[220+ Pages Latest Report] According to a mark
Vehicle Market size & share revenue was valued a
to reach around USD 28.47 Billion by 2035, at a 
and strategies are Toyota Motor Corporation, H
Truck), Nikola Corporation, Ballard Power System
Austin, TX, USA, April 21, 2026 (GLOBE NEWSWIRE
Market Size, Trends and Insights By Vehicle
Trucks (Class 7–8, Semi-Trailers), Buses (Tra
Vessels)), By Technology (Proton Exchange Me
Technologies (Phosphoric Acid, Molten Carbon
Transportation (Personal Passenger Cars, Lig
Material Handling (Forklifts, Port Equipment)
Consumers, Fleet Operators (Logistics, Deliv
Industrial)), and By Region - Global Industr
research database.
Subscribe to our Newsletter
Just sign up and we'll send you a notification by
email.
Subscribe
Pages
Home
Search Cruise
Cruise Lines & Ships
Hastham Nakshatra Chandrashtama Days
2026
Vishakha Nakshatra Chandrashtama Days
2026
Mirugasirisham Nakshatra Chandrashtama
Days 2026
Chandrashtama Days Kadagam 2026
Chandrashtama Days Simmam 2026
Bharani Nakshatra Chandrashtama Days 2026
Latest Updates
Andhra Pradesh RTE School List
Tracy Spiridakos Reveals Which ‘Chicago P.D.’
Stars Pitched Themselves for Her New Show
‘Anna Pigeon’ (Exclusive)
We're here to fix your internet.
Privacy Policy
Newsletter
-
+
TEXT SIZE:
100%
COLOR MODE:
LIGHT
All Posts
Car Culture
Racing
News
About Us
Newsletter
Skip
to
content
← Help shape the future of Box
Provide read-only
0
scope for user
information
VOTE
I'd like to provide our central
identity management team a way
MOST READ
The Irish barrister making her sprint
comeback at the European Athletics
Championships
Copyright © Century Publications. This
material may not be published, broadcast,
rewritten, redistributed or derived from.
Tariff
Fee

• _Instructions for the task_:
Give back precisely the lines above that start at the line containing "Vishakha Nakshatra Chandrashtama Days" and end at the line containing "future of Box", inclusive. No other lines belong in the output.

• _Response to the task_:
Vishakha Nakshatra Chandrashtama Days
2026
Mirugasirisham Nakshatra Chandrashtama
Days 2026
Chandrashtama Days Kadagam 2026
Chandrashtama Days Simmam 2026
Bharani Nakshatra Chandrashtama Days 2026
Latest Updates
Andhra Pradesh RTE School List
Tracy Spiridakos Reveals Which ‘Chicago P.D.’
Stars Pitched Themselves for Her New Show
‘Anna Pigeon’ (Exclusive)
We're here to fix your internet.
Privacy Policy
Newsletter
-
+
TEXT SIZE:
100%
COLOR MODE:
LIGHT
All Posts
Car Culture
Racing
News
About Us
Newsletter
Skip
to
content
← Help shape the future of Box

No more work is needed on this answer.